Friday, February 20, 2015

The Geometry of a Linear Program

I frequently see questions on forums, in blog comments, or in my in-box that suggest the person asking the question is either unfamiliar with the geometry of a linear program, unsure of the significance of it, or just not connecting their question to the geometry. This post is just the starting point for addressing some of those questions. (I dislike reading or writing long posts, so I'm "chunking" my answer, and this is the first chunk.)

Ideally, the feasible region of a linear program (henceforth "LP") is a convex polytope, a geometric object that is convex, closed, bounded, and has a finite number of flat sides (intersecting at vertices or extreme points). Figure 1 shows a two dimensional example. The shaded area is the feasible region; the dots are the vertices.

 
Figure 1: Polytope

Being closed and bounded (and therefore, in finite dimensions, compact) ensures, via the extreme value theorem, that any continuous objective function attains its maximum and minimum over the feasible region at one or more points. Of course, the objective function of a linear or quadratic program is continuous. For a linear objective function, we can be more specific: the optimum will be attained at one or more extreme points. So we only need to check the vertices, and this in essence is what the famed simplex algorithm does.

To see why that is important, consider the following candidate for world's most trivial LP:\[ \begin{array}{lrcl} \textrm{minimize} & x\\ \textrm{subject to} & x & \ge & 0. \end{array} \] Its solution is, shockingly, $x=0$. Now suppose we try to use a strict inequality in the lone constraint:\[ \begin{array}{lrcl} \textrm{minimize} & x\\ \textrm{subject to} & x & \gt & 0. \end{array} \]The lower bound of the objective function is again 0, but it is never attained, since $x=0$ is not a feasible solution. This is a consequence of the feasible region not being closed. Technically, while the objective function ($f(x)=x$) has an infimum over the feasible region, it does not have a minimum. While trivial, this is a useful example of why we never use strict inequalities (>, <) in a mathematical program.

One step more general than a polytope is a polyhedron, which retains all the characteristics of a polytope except boundedness. Figure 2 illustrates a polyhedron.

Figure 2: Polyhedron
Again, we have a finite number of flat sides (the dark line segments) intersecting in vertices (the dots), and again the region is convex and closed. The arrows indicate recession directions, directions in which we can continue forever without leaving the polyhedron. (Any direction between those two is also a recession direction.) The presence of recession directions makes the question of whether the (continuous) objective function attains a maximum or minimum a bit trickier:
  • if the objective function degrades (gets bigger if minimizing, smaller if maximizing) along every recession direction, the optimal value of the objective function will be attained at one or more extreme points;
  • if the objective function improves (gets smaller if minimizing, bigger if maximizing) along any recession direction, the problem is unbounded (the objective function does not have a maximum or minimum, whichever one you were hunting), which likely means you omitted or screwed up a constraint; and
  • if the objective function is constant along at least one recession direction
     and does not improve along any of them, the objective function achieves its optimum at one or more extreme points and along every ray starting from one of those extreme points and pointing in a recession direction where the objective stays constant.
Finally, a word about the role of convexity.
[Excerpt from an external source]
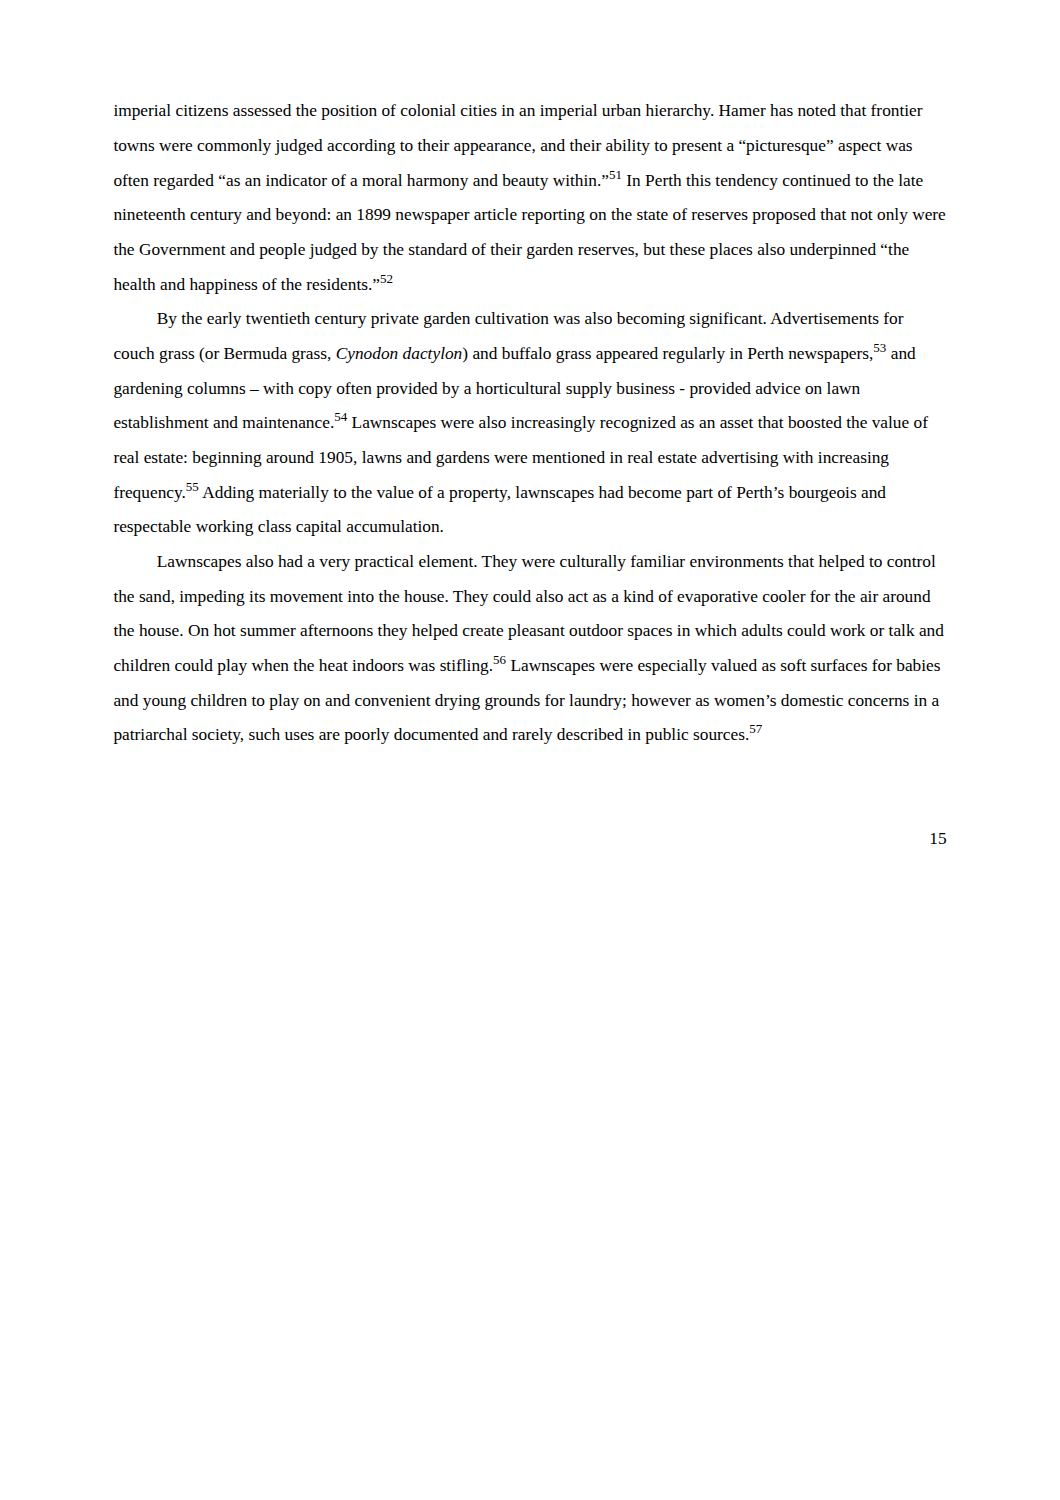imperial citizens assessed the position of colonial cities in an imperial urban hierarchy. Hamer has noted that frontier towns were commonly judged according to their appearance, and their ability to present a “picturesque” aspect was often regarded “as an indicator of a moral harmony and beauty within.”51 In Perth this tendency continued to the late nineteenth century and beyond: an 1899 newspaper article reporting on the state of reserves proposed that not only were the Government and people judged by the standard of their garden reserves, but these places also underpinned “the health and happiness of the residents.”52
By the early twentieth century private garden cultivation was also becoming significant. Advertisements for couch grass (or Bermuda grass, Cynodon dactylon) and buffalo grass appeared regularly in Perth newspapers,53 and gardening columns – with copy often provided by a horticultural supply business - provided advice on lawn establishment and maintenance.54 Lawnscapes were also increasingly recognized as an asset that boosted the value of real estate: beginning around 1905, lawns and gardens were mentioned in real estate advertising with increasing frequency.55 Adding materially to the value of a property, lawnscapes had become part of Perth’s bourgeois and respectable working class capital accumulation.
Lawnscapes also had a very practical element. They were culturally familiar environments that helped to control the sand, impeding its movement into the house. They could also act as a kind of evaporative cooler for the air around the house. On hot summer afternoons they helped create pleasant outdoor spaces in which adults could work or talk and children could play when the heat indoors was stifling.56 Lawnscapes were especially valued as soft surfaces for babies and young children to play on and convenient drying grounds for laundry; however as women’s domestic concerns in a patriarchal society, such uses are poorly documented and rarely described in public sources.57
15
Consider the feasible region in Figure 3, which is a polytope but is not convex.

Figure 3: Nonconvex polytope
Suppose that we want to find the point furthest to the right (maximize $x$, assuming that the horizontal axis represents $x$ and the vertical axis represents a second variable $y$). The optimal solution is clearly at point C. Suppose further that we currently find ourselves at point E, which is a local optimum but not a global one. For any algorithm to get from E to C, it has to move in a direction that decreases $x$ (making the objective function worse than at E, at least in the short run). That is a consequence of the fact that any line segment from E in the direction of C initially leaves the feasible region, which in turn follows from the lack of convexity. Most optimization algorithms (including the simplex algorithm) are not "smart" enough to do this; they tend to be myopic, moving only in directions that immediately improve the objective function. LPs are as tractable as they are in large part because their feasible regions are guaranteed to be convex.

2 comments:

  1. I think you may be having an issue with your LaTeX renderer (MathJax?). I'm seeing things like $x$ in the post.

    ReplyDelete
    Replies
    1. Ryan: Thanks for letting me know. You're the second person to report that, and it seems to be a recent thing. You're right that I'm using MathJax, and the site looks okay to me, in both Firefox and Chrome, on every device I've tested. So far, the only ideas I've had (both pure speculation) are either intermittent issues with the MathJax CDN or security settings at the viewer's end blocking cross-site scripting. AFAIK Blogger does not have its own MathJax installation, so (short of moving my blog to another server) I'm stuck using the CDN.

      It would help to know if you have anything blocking cross-site scripting.